Multimodal: The New Frontier of Artificial Intelligence

2024-05-09

Multi-modality is a relatively new term used to describe an extremely ancient phenomenon: how humans have understood the world since their existence. Individuals receive information from countless sources through their senses, including vision, hearing, and touch. The human brain combines these different data patterns into a highly detailed and comprehensive picture of reality.


"Communication between people is multi-modal," said Han Xiao, CEO of Jina AI. "They use text, voice, emotions, expressions, and sometimes even photos." These are just a few obvious ways of sharing information. Therefore, he added, "it can be very certain that communication between humans and machines in the future will also be multi-modal."

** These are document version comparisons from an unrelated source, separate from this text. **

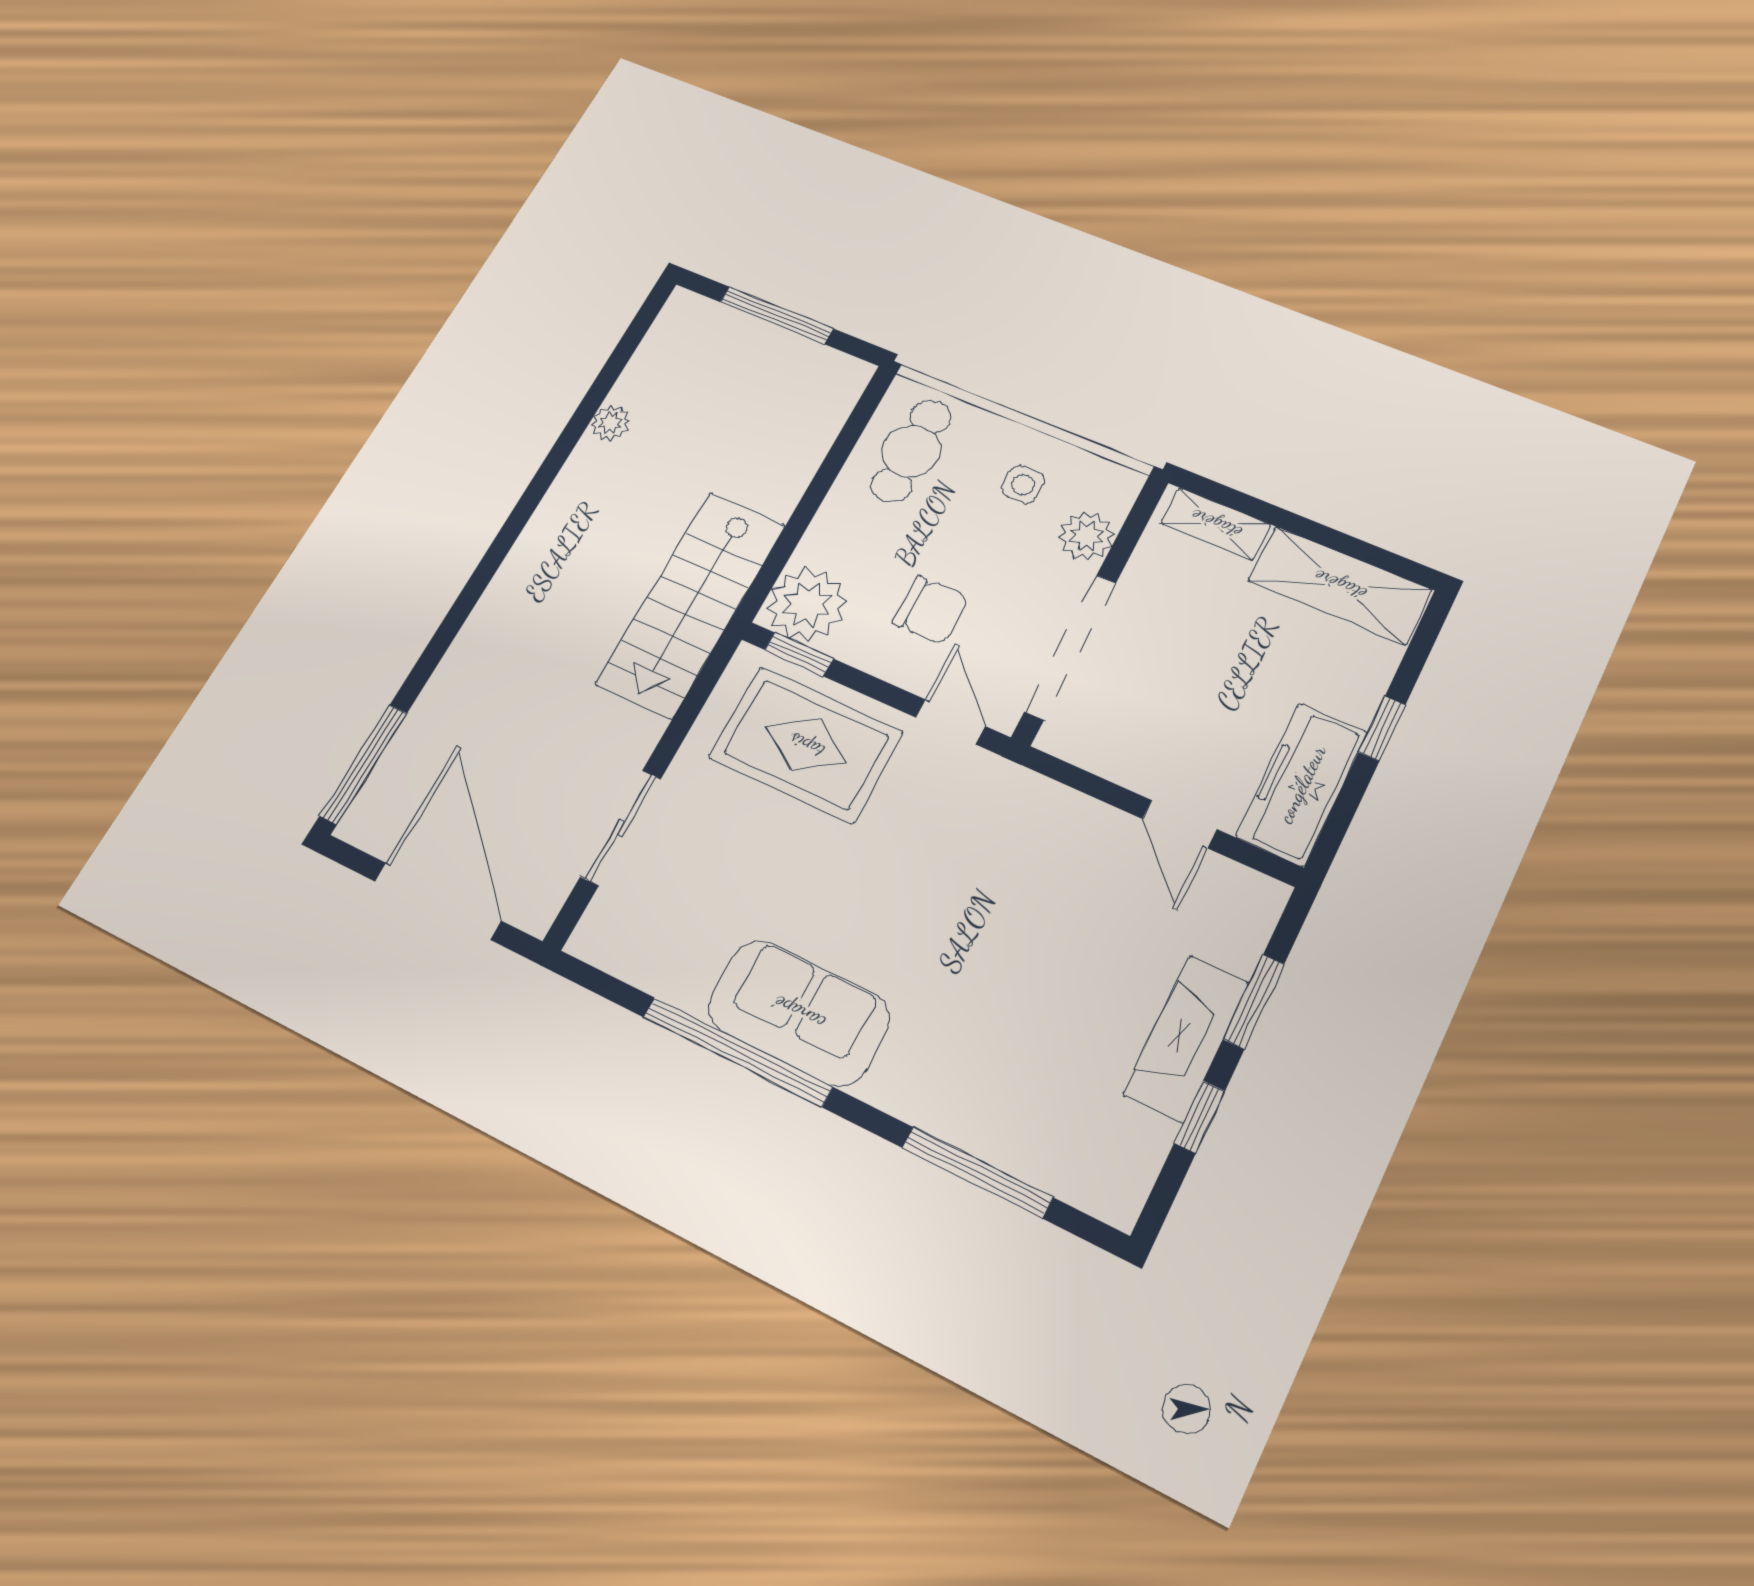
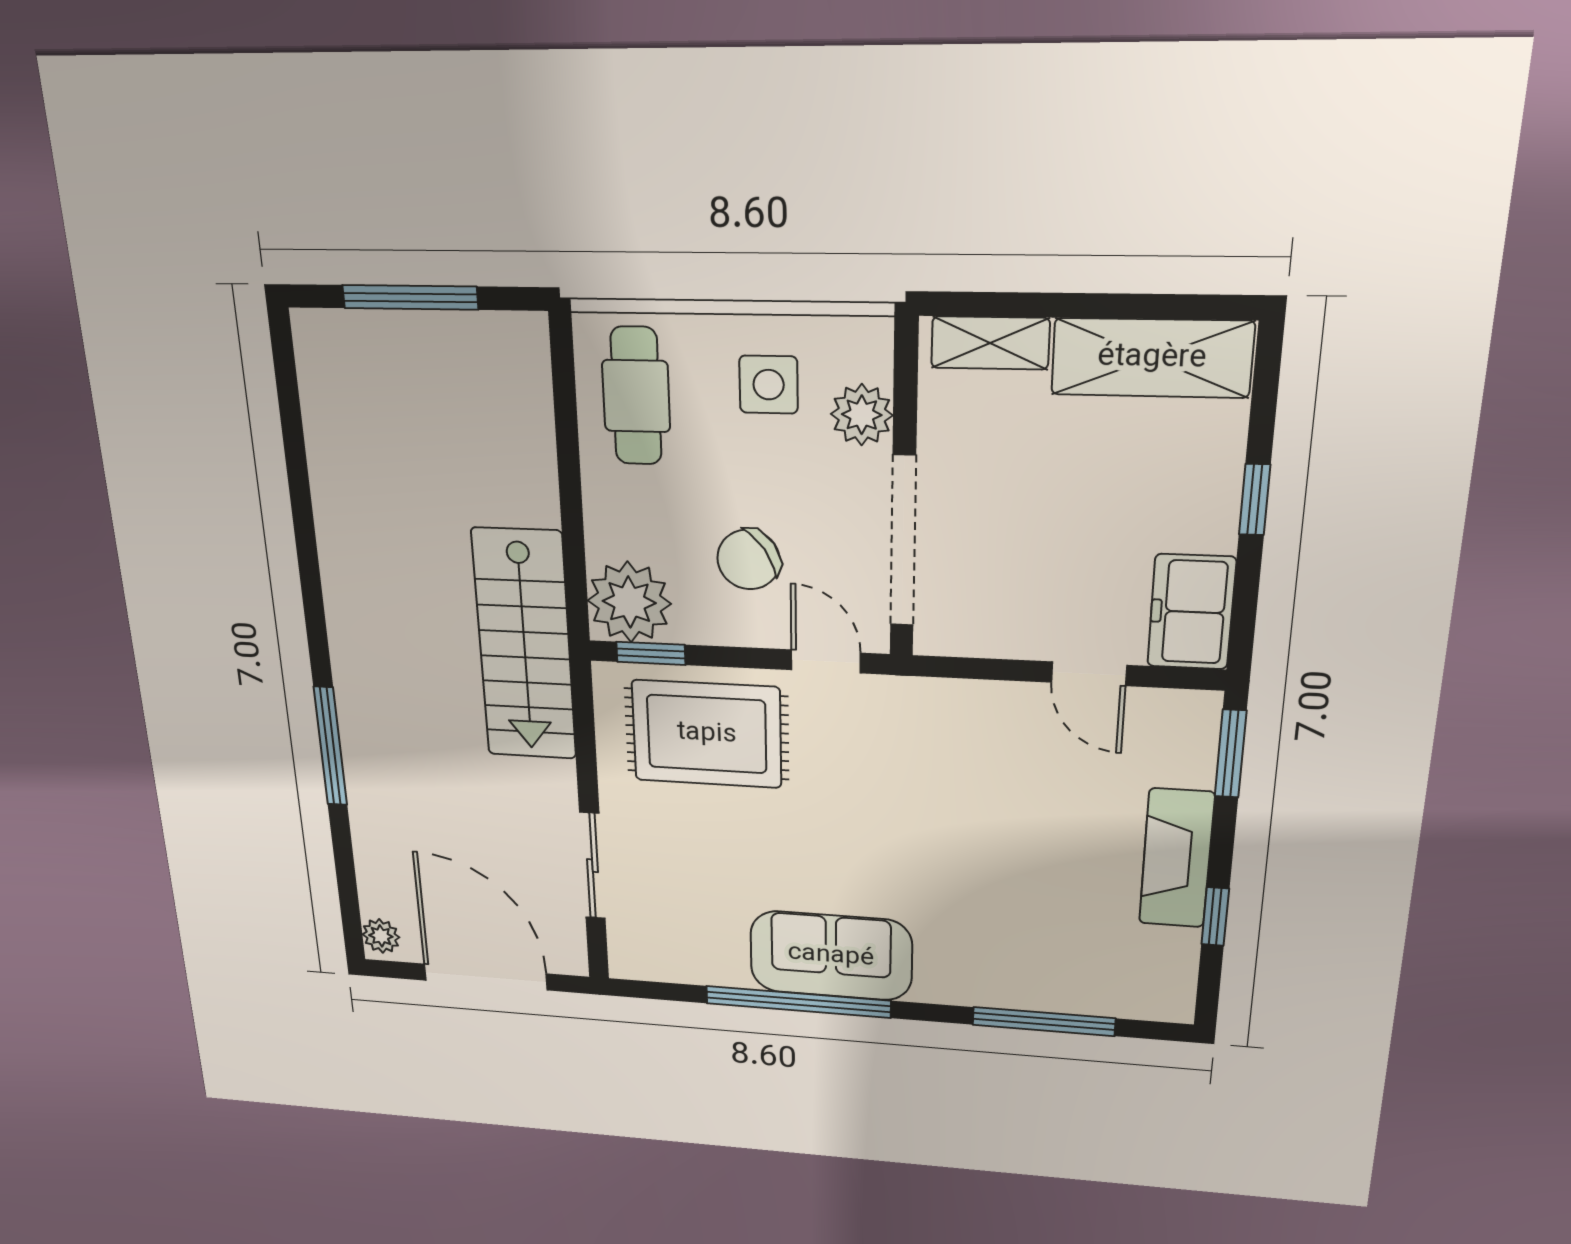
plant: (611, 423) -> (381, 936), moved
side table: (1023, 485) -> (769, 385), width x1.37, depth x1.37
chair: (931, 610) -> (749, 560), turned 146
window: (363, 764) -> (330, 746), moved
freezer: (1302, 784) -> (1191, 612), width x0.71
window: (1254, 1002) -> (1231, 754), moved

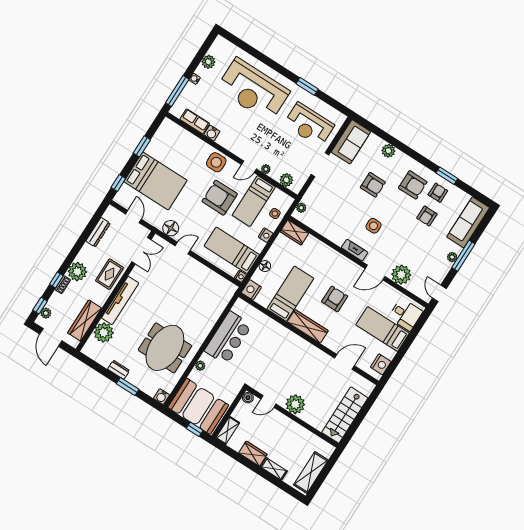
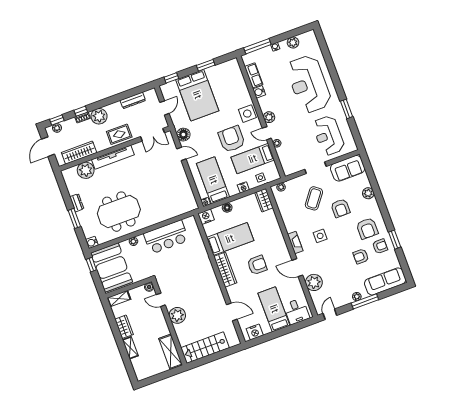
plant: (286, 180) -> (269, 117), moved
coffee table: (341, 195) -> (314, 198), added
window: (195, 429) -> (91, 265), moved
shelving: (311, 472) -> (171, 352), moved, turned 90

A technology that looks at the world from multiple perspectives


We have not yet reached this level. The most advanced developments in this regard are emerging in the emerging field of multi-modal AI. The problem is not a lack of vision. Mirella Lapata, a professor at the University of Edinburgh and director of its Institute for Language, Cognition, and Computation, said that while the ability to translate between different modalities is clearly valuable, "it is much more complex to implement than single-modal AI."


In practice, generative AI tools use different strategies for different types of data when building large-scale data models (i.e., complex neural networks that organize a large amount of information). For example, models that rely on textual sources separate individual tokens (usually words). Each token is assigned an "embedding" or "vector": a numerical matrix that represents how and where the token is used compared to other tokens. Overall, these vectors create a mathematical representation of token meaning. On the other hand, image models may use pixels as their embedding tokens, while audio models may use sound frequencies.


A multi-modal AI model typically relies on several single-modal models. As Henry Ajder, founder of AI consultancy firm Latent Space, said, this involves "almost stringing together" various contributing models. This process involves various techniques to align the elements of each single-modal model, a process known as fusion. For example, the word "tree," an image of an oak tree, and the sound of rustling leaves may be fused in this way. This allows the model to create a multi-faceted description of reality.